Вчера прощались с Давидом Исааковичем Карасиком, режиссером, педагогом, основателем телевизионного театра. Когда он поступал в институт, абитуриентам дали задание на подлинность существования в предлагаемых обстоятельствах: – Внимание, все гуляем по лесу!
Барышни принялись собирать грибы-ягоды, молодые люди забирались на воображаемые деревья и смотрели в воображаемые дали с воображаемых верхушек. Вдруг преподаватель закричал:
– Волк!
Барышни завизжали, молодые люди попрятались, кто-то стал зарываться в землю, а субтильный в очках Давид Исаакович швырнул в преподавателя табуреткой, прицельно – чуть правее головы. Потом его спросили:
– Зачем вы так… отреагировали?
– Видите ли, – поправляя очки на носу, сказал Давид Исаакович, – в окружении под Смоленском на меня шло четыре немецких танка… а тут волк – неужели я испугаюсь и побегу?
Он был ранен, рассказывал, как упал в траву и долго с удивлением смотрел на муравья, ползущего по стебельку, как в ту минуту его внимание приковала жизнь – такая хрупкая, такая прекрасная.
Его фразу: «Ребята, вся система Станиславского сводится к трем словам: „Наиграй и оправдай“» – теперь повторяю студентам в Академии2.
Раз бутылка, два бутылка, три бутылка.
После «Молоха», который съел всю зарплату за четыре месяца, я ездил ставить дипломный спектакль, в поезде подхватил чесотку. Репетиции чередовались с беготней по больницам. Денег не заплатили – сунули предновогоднюю подачку на неделю жизни по возвращении домой.
Пришлось занимать на лечение, работы не было.
Раз бутылка, два бутылка… январь.
Раз бутылка, два бутылка – февраль.
Каждая бутылка от пива – пачка «Беломора». А на полкило пельменей нужно собрать двадцать бутылок. Я навсегда наелся пельменей.
В январе Богин привел меня к Герману.
В начале марта я снял первую пробу – шаламовскую.
В середине апреля вторую – по Стругацким.
Слишком быстро снял и слишком поспешно сдал.
– Ты уверен, что снял, как хотел?
Смертельный вопрос. Еще три года я буду стараться его осмыслить.
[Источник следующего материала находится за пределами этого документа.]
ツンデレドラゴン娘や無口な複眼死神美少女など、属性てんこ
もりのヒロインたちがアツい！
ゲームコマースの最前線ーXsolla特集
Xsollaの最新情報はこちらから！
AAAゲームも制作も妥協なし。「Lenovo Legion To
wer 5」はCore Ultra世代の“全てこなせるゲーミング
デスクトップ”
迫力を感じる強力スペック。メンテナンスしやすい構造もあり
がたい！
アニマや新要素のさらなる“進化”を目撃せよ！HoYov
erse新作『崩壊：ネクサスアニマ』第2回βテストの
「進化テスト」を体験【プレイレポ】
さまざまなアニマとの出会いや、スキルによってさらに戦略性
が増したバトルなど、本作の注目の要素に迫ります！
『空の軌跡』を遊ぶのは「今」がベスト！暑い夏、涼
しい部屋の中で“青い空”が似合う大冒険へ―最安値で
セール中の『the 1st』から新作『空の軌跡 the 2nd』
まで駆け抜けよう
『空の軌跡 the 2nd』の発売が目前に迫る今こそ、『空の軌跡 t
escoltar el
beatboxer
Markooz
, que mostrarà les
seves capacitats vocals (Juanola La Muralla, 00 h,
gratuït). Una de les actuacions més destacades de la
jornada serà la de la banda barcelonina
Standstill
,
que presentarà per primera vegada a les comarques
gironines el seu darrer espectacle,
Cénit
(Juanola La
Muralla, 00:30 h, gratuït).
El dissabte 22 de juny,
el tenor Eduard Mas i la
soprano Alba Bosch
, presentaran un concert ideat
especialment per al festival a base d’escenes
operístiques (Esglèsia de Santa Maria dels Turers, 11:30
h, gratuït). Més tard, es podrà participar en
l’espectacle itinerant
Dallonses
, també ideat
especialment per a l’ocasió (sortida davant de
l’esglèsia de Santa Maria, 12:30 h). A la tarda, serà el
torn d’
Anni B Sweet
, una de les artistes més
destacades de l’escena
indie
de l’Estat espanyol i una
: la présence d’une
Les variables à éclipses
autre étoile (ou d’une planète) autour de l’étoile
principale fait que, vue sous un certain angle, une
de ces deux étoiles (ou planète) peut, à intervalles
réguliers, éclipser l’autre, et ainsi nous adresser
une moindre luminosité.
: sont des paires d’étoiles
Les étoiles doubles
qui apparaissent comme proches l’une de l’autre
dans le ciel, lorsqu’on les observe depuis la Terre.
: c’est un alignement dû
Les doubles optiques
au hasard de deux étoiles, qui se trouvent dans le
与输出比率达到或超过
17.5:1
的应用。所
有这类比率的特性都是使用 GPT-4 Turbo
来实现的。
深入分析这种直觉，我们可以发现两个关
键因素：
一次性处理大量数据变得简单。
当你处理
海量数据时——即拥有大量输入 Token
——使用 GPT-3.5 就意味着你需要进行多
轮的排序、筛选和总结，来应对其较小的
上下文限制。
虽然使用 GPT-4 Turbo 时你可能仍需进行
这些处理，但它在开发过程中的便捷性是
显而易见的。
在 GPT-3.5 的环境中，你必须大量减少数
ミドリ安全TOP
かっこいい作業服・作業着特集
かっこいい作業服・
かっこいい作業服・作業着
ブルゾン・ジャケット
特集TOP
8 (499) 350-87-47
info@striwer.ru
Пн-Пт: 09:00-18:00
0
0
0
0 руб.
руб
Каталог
Были поставлены условия, сроки, в этих рамках я и действовал. Но, взбегая на последний этаж к Германам, я даже не задумался, мне в голову не пришло, что можно и нужно было по-другому.
Не уняв дыхания, нажал кнопку звонка. В руке кассета с только что снятой пробой – решающей. Мы неделю репетировали с артистами из Малого драматического: Сергеем К. и другим Сергеем К. Ранним утром вошли в выгородку с необходимым реквизитом, оператор Андрей Вакорин уже поставил свет, спешили. Ровно в 16.00 я сказал «стоп».
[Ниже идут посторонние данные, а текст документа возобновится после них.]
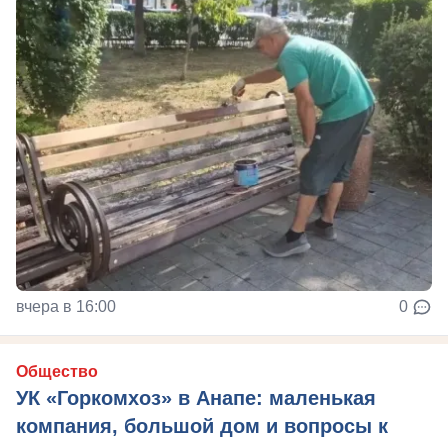
вчера в 16:00
0
Общество
УК «Горкомхоз» в Анапе: маленькая
компания, большой дом и вопросы к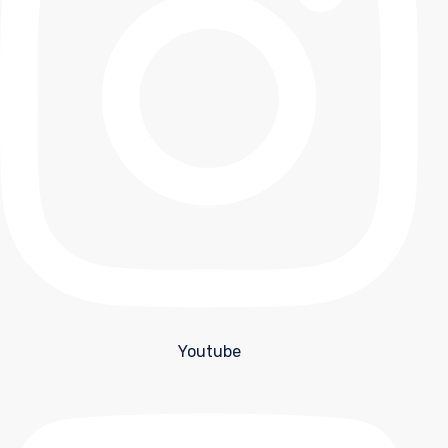
Youtube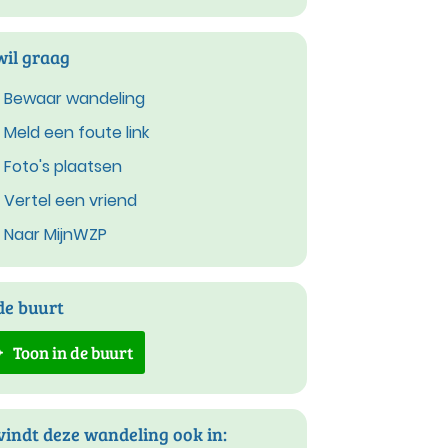
wil graag
Bewaar wandeling
Meld een foute link
Foto's plaatsen
Vertel een vriend
Naar MijnWZP
de buurt
Toon in de buurt
vindt deze wandeling ook in: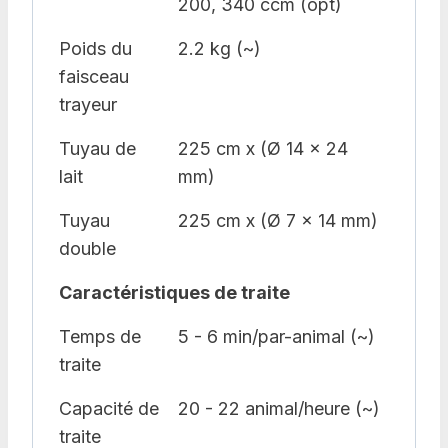
200, 340 ccm (opt)
Poids du
2.2 kg (~)
faisceau
trayeur
Tuyau de
225 cm x (Ø 14 x 24
lait
mm)
Tuyau
225 cm x (Ø 7 x 14 mm)
double
Caractéristiques de traite
Temps de
5 - 6 min/par-animal (~)
traite
Capacité de
20 - 22 animal/heure (~)
traite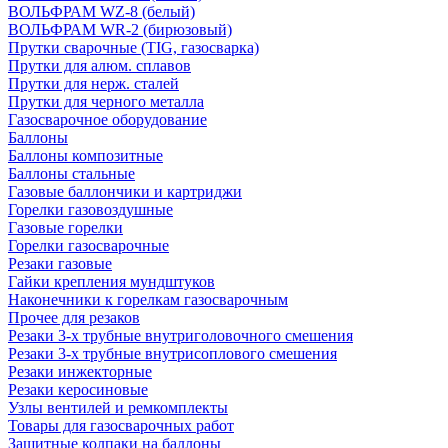
ВОЛЬФРАМ WZ-8 (белый)
ВОЛЬФРАМ WR-2 (бирюзовый)
Прутки сварочные (TIG, газосварка)
Прутки для алюм. сплавов
Прутки для нерж. сталей
Прутки для черного металла
Газосварочное оборудование
Баллоны
Баллоны композитные
Баллоны стальные
Газовые баллончики и картриджи
Горелки газовоздушные
Газовые горелки
Горелки газосварочные
Резаки газовые
Гайки крепления мундштуков
Наконечники к горелкам газосварочным
Прочее для резаков
Резаки 3-х трубные внутриголовочного смешения
Резаки 3-х трубные внутрисоплового смешения
Резаки инжекторные
Резаки керосиновые
Узлы вентилей и ремкомплекты
Товары для газосварочных работ
Защитные колпаки на баллоны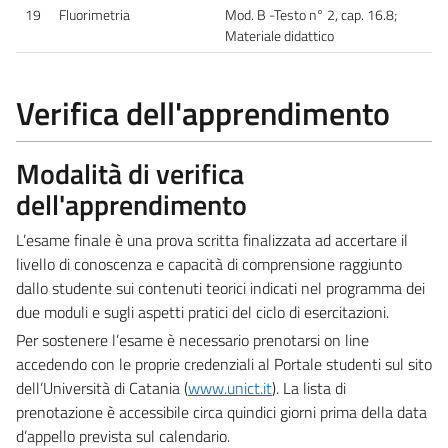
19
Fluorimetria
Mod. B -Testo n° 2, cap. 16.8;
Materiale didattico
Verifica dell'apprendimento
Modalità di verifica
dell'apprendimento
L’esame finale è una prova scritta finalizzata ad accertare il
livello di conoscenza e capacità di comprensione raggiunto
dallo studente sui contenuti teorici indicati nel programma dei
due moduli e sugli aspetti pratici del ciclo di esercitazioni.
Per sostenere l’esame è necessario prenotarsi on line
accedendo con le proprie credenziali al Portale studenti sul sito
dell’Università di Catania (
www.unict.it
)
. La lista di
prenotazione è accessibile circa quindici giorni prima della data
d’appello prevista sul calendario.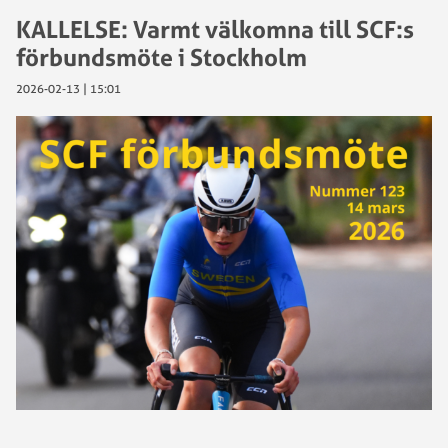
KALLELSE: Varmt välkomna till SCF:s
förbundsmöte i Stockholm
2026-02-13 | 15:01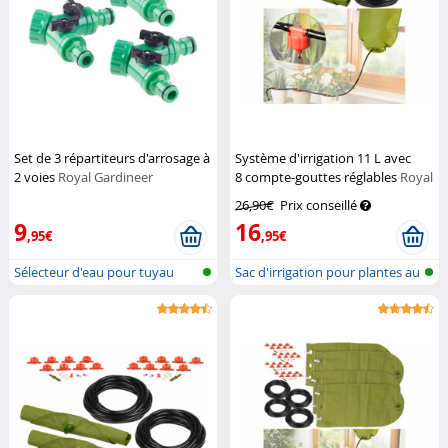
Set de 3 répartiteurs d'arrosage à
Système d'irrigation 11 L avec
2 voies
Royal Gardineer
8 compte-gouttes réglables
Royal
Gardineer
26,90€
Prix conseillé
9
16
,95€
,95€
Sélecteur d'eau pour tuyau
Sac d'irrigation pour plantes au
d'arrosa...
go...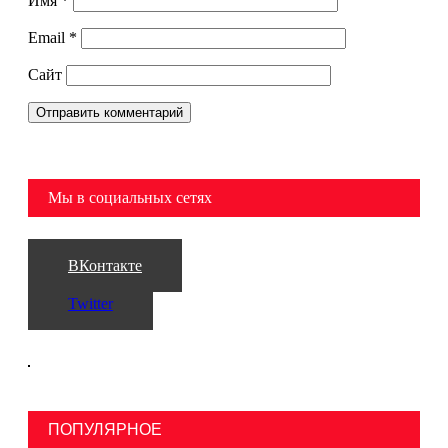
Имя
*
Email
*
Сайт
Мы в социальных сетях
ВКонтакте
Twitter
ПОПУЛЯРНОЕ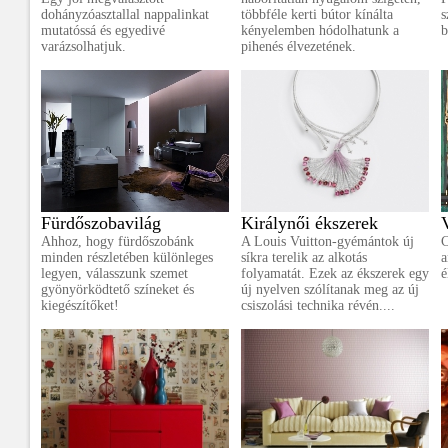
dohányzóasztallal nappalinkat
többféle kerti bútor kínálta
s
mutatóssá és egyedivé
kényelemben hódolhatunk a
b
varázsolhatjuk.
pihenés élvezetének.
Fürdőszobavilág
Királynői ékszerek
Ahhoz, hogy fürdőszobánk
A Louis Vuitton-gyémántok új
C
minden részletében különleges
síkra terelik az alkotás
a
legyen, válasszunk szemet
folyamatát. Ezek az ékszerek egy
é
gyönyörködtető színeket és
új nyelven szólítanak meg az új
kiegészítőket!
csiszolási technika révén....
– Ты уверен, что снял, как хотел? – спросила на пороге Светлана Кармалита.
Я опешил:
– Что успел, то успел. Герман же понимает, что есть условия…
Дверь захлопнулась.
Открылась она для меня как для режиссера только через три года. Ненадолго, на одну встречу, после которой я медленно спускался по лестнице с чувством ненужной поздней победы.
Сдав пробу по Стругацким, изнывал от тоски, ожидая решения.
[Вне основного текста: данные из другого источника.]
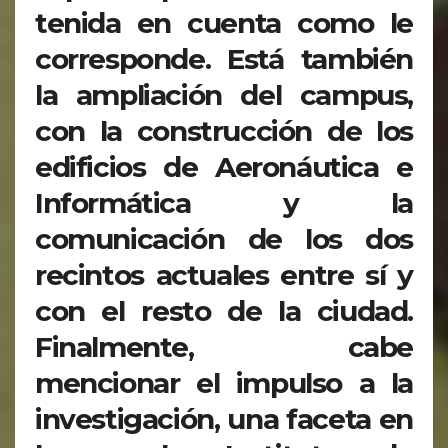
tenida en cuenta como le
corresponde. Está también
la ampliación del campus,
con la construcción de los
edificios de Aeronáutica e
Informática y la
comunicación de los dos
recintos actuales entre sí y
con el resto de la ciudad.
Finalmente, cabe
mencionar el impulso a la
investigación, una faceta en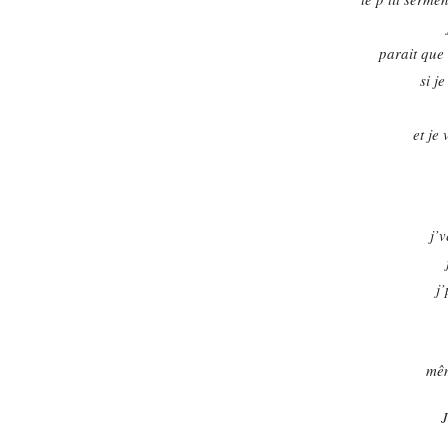
parait que 
si j
et je
j’
j’
mêm
J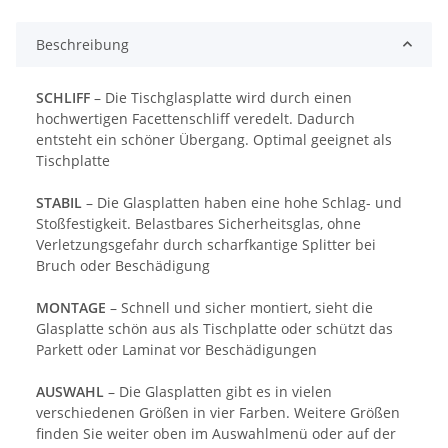
Beschreibung
SCHLIFF
– Die Tischglasplatte wird durch einen
hochwertigen Facettenschliff veredelt. Dadurch
entsteht ein schöner Übergang. Optimal geeignet als
Tischplatte
STABIL
– Die Glasplatten haben eine hohe Schlag- und
Stoßfestigkeit. Belastbares Sicherheitsglas, ohne
Verletzungsgefahr durch scharfkantige Splitter bei
Bruch oder Beschädigung
MONTAGE
– Schnell und sicher montiert, sieht die
Glasplatte schön aus als Tischplatte oder schützt das
Parkett oder Laminat vor Beschädigungen
AUSWAHL
– Die Glasplatten gibt es in vielen
verschiedenen Größen in vier Farben. Weitere Größen
finden Sie weiter oben im Auswahlmenü oder auf der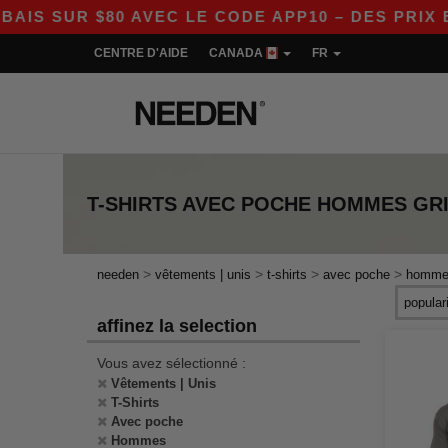
 SUR $80 AVEC LE CODE APP10 – DES PRIX ENC
CENTRE D'AIDE
CANADA
FR
T-SHIRTS AVEC POCHE HOMMES GR
>
>
>
>
needen
vêtements | unis
t-shirts
avec poche
homme
affinez la selection
Vous avez sélectionné :
Vêtements | Unis
T-Shirts
Avec poche
Hommes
Раз бутылка, два бутылка – уже тошнило от пельменей.
Раз бутылка, два бутылка – подорожал «Беломор», – но от курева тоже тошнило.
Раз бутылка, два бутылка – через месяц раздался звонок:
– Алло, ты снял плохую пробу, артисты кривляются, особенно Сергей К. Впрочем, другой Сергей К. – не лучше. У тебя человек, неделю, может быть, не жравший, держит курицу в руках и разборчиво говорит текст, – да он жрать ее должен безостановочно, и слов не разобрать, да и не важны они – добивайся, чтобы я верил в его голод! Одним словом, чтó тебе было важно – я не понял. Но Светлана сказала – ты сын моего товарища Жени Злобина, это так?
– Да.
– Я приглашаю тебя на картину ассистентом по площадке. Решай.
Я решил.
Тем более что в этот день мне не удалось собрать достаточного количества бутылок.
Седой и красивый продюсер Виктор Михайлович Извеков назначил громадную ставку на испытательный срок – восемь моих зарплат в театре:
– Вот, молодой человек, для начала 200 долларов, потом посмотрим.